Assigned task –
Transcribe every line of text in the data below word for word, omitting the pictures from your answer.

Data for processing –

• • •

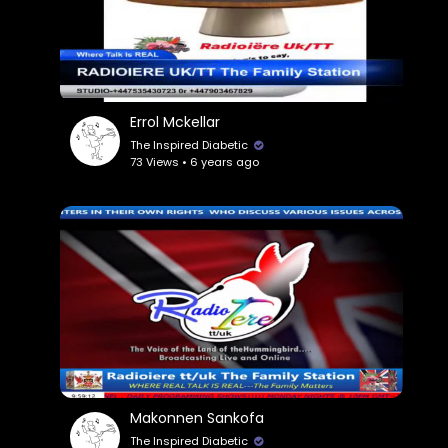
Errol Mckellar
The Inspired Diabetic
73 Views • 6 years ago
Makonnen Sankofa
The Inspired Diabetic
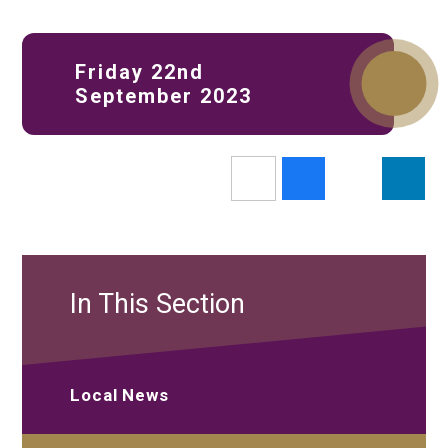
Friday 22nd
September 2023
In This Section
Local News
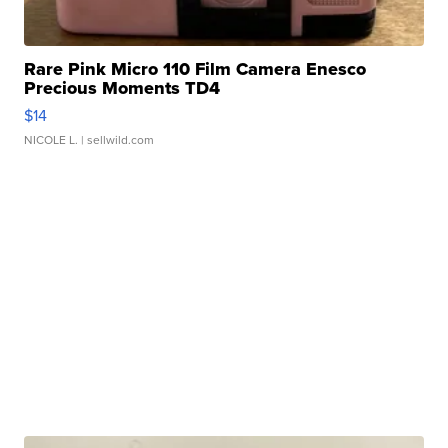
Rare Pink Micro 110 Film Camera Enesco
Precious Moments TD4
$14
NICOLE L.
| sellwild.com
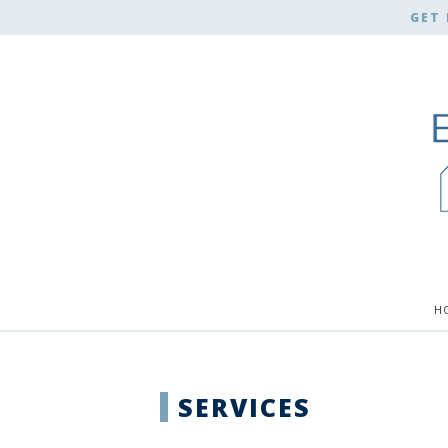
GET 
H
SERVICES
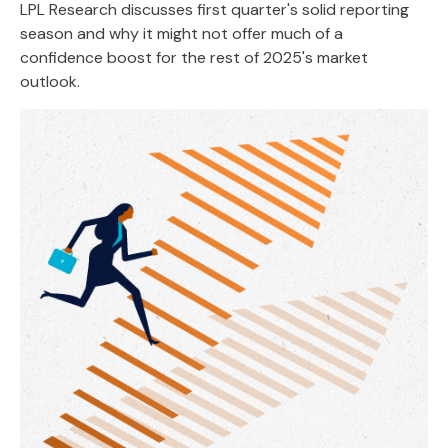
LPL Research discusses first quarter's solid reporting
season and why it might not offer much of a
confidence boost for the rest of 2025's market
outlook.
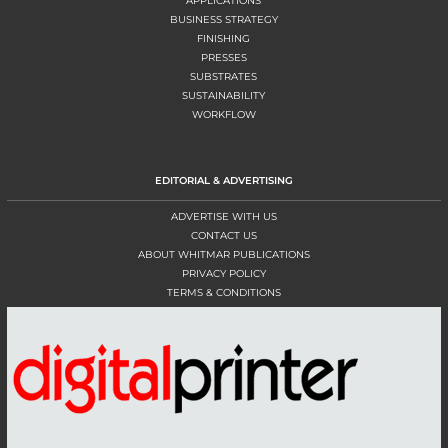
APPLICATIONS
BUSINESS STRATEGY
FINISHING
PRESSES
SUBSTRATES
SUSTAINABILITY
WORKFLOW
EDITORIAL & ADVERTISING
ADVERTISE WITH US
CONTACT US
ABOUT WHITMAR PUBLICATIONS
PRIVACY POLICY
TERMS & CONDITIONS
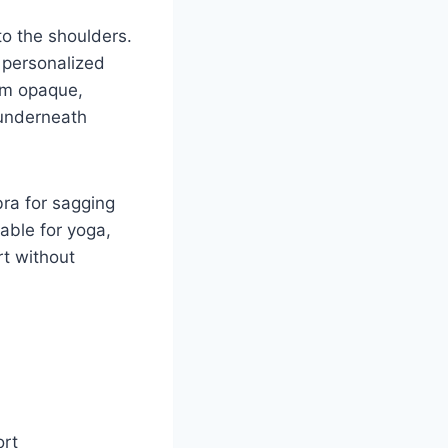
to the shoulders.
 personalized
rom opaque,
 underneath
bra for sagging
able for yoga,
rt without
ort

• • •

Exercise result –
Errol Mckellar
The Inspired Diabetic
73 Views • 6 years ago
Makonnen Sankofa
The Inspired Diabetic
Friday 22nd
September 2023
In This Section
Local News
Rare Pink Micro 110 Film Camera Enesco
Precious Moments TD4
$14
NICOLE L.
| sellwild.com
GET 
H
SERVICES
LPL Research discusses first quarter's solid reporting
season and why it might not offer much of a
confidence boost for the rest of 2025's market
outlook.
APPLICATIONS
BUSINESS STRATEGY
FINISHING
PRESSES
SUBSTRATES
SUSTAINABILITY
WORKFLOW
EDITORIAL & ADVERTISING
ADVERTISE WITH US
CONTACT US
ABOUT WHITMAR PUBLICATIONS
PRIVACY POLICY
TERMS & CONDITIONS
to the shoulders.
 personalized
rom opaque,
 underneath
bra for sagging
able for yoga,
rt without
ort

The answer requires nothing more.